Graphic by Sylvia Lopez

Stockholm syndrome, stress and I 

By Saima Harron, September 19 2023—

The night before an early morning, I find myself frustrated and on the brink of tears. Deciding which outfit to wear for the 16-hour day ahead of me seems all too much. Too many options, too much to decide, too loose, too tight. All too stressful, something that my mind has no capacity for. I settled for a pair of black pants and a black top, simple and easy — this simple configuration won’t stress me out past the presented limit. I find myself settling and belittling the mundane tasks, not to take up too much stress so I can allocate the rest of my existing stress to more pressing matters.

The World Health Organization defines stress as “a state of worry or mental tension caused by a difficult situation”. Stress is a human response to challenges and threats, it prompts an individual to find and solve demanding issues. As humans, as students, as the proletariat class and as victims of the struggles imposed by external factors — stress for us is unavoidable. Stress is manageable and maintainable with a work-life balance, fun and work continues to be the duality of a secure individual in a society. 

Not interested in managing or depleting, in the wake of a future that relies on no one else but yours truly, the tension between myself and a version of me that doesn’t exist yet is hostile.
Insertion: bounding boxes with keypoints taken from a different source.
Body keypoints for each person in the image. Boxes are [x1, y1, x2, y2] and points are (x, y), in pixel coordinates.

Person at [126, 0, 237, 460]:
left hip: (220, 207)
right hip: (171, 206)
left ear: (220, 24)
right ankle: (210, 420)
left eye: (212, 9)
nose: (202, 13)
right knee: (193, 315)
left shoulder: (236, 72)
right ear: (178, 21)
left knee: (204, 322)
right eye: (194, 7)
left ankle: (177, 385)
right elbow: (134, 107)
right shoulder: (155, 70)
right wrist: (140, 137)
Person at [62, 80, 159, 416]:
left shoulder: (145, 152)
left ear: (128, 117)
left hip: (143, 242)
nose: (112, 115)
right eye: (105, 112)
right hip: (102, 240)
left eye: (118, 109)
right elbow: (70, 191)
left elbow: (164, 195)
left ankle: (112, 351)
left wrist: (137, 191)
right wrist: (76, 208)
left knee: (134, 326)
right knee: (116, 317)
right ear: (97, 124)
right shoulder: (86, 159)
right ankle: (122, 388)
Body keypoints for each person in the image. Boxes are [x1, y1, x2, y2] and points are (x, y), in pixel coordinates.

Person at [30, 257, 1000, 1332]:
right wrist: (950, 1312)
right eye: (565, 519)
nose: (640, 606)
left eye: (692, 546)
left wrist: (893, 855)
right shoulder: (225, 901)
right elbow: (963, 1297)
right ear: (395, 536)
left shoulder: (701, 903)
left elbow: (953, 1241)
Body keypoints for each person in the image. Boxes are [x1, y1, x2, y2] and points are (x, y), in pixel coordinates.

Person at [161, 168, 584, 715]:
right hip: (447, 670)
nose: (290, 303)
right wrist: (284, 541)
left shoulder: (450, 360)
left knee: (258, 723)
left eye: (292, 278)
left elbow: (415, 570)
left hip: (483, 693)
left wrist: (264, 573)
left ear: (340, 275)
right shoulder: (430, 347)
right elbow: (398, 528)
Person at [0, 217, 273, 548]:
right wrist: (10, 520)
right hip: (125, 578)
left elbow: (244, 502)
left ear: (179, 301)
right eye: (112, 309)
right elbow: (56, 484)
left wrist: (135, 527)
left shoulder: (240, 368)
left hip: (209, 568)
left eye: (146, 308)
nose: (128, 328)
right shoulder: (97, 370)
Harrassed by the phantom of my future, do better, do more — a beseechment of my lack-there-of achievements that render security. The lack of comfort in my present state is involuntary — ungrateful of what is presented in my existence and hateful for the present. 

Never enough and never good enough. The bias for action and the bias against inaction, my lack of presence in productivity is a threat. A threat curated, administered and facilitated all by my own willing accord  — a theatrical showing of the non-existent.  

Stockholm syndrome is a response from those who are held captive to identify close to their captors. Following and believing in all the demands that the captor enforces.  So, although stress is the body’s response to challenges and threats — the challenges and threats that trigger a need to act serve as protection against a freely running mind. Running to and running for a distraction, physically harmful and mentally harmful, a constant strive for more and doing more will always render favourable for a brooding subconscious. Never enough and never good enough — filtered by a string of unnoticed and unwanted back-to-back A+ exams, professional achievements and appraisals. 

Not only a bull’s market for my own distraction but the best mask that an ugly person can ask for. A self-defence mechanism for my ugly, hidden and unseen in the presence of achievement. Flaws, insecurities, fears, weaknesses, my face, my body, my persona, my thoughts, the dumb things I say — I assume all of my ugly is unnoticed with the mask of achievement. A distraction for those who perceive me — I trust that my many gold stars hide all of the ugly. 

Wandering about in this prestigious land of academia, the constant push from this culture to do more is comforting and safe. The Stockholm syndrome I have with stress, combined with my aloofness and ignorance of a peaceful state of existence is validated each and every day I choose to deplete myself an hour of freedom. The common silent struggle within the land of academia is seemingly overlooked and under-maintained. The overachievers, the go-getters and the try-hards are deemed to be perfect in their achievements and abilities. The possibility of achievements utilized as a distraction from a speculative fictional dystopian reality is more likely than deemed otherwise.

The establishment of a solution has never been to do less, to be the assumption of peace or to shut it down. It is simply to wait, wait for the day to decide that success has been achieved. The day when it is safe to stop working, stop typing, stop writing, stop running, stop solving, stop studying, stop counting, stop planning. I won’t add to my list, I won’t task myself to discover a configuration for how to achieve a state of peace, instead, I will wait. 

Waiting for the day when it can all stop, leaving it out of my hands — perhaps, is the first step to achieving peace. 

This article is a part of our Voices section and does not necessarily reflect the views of the Gauntlet editorial board.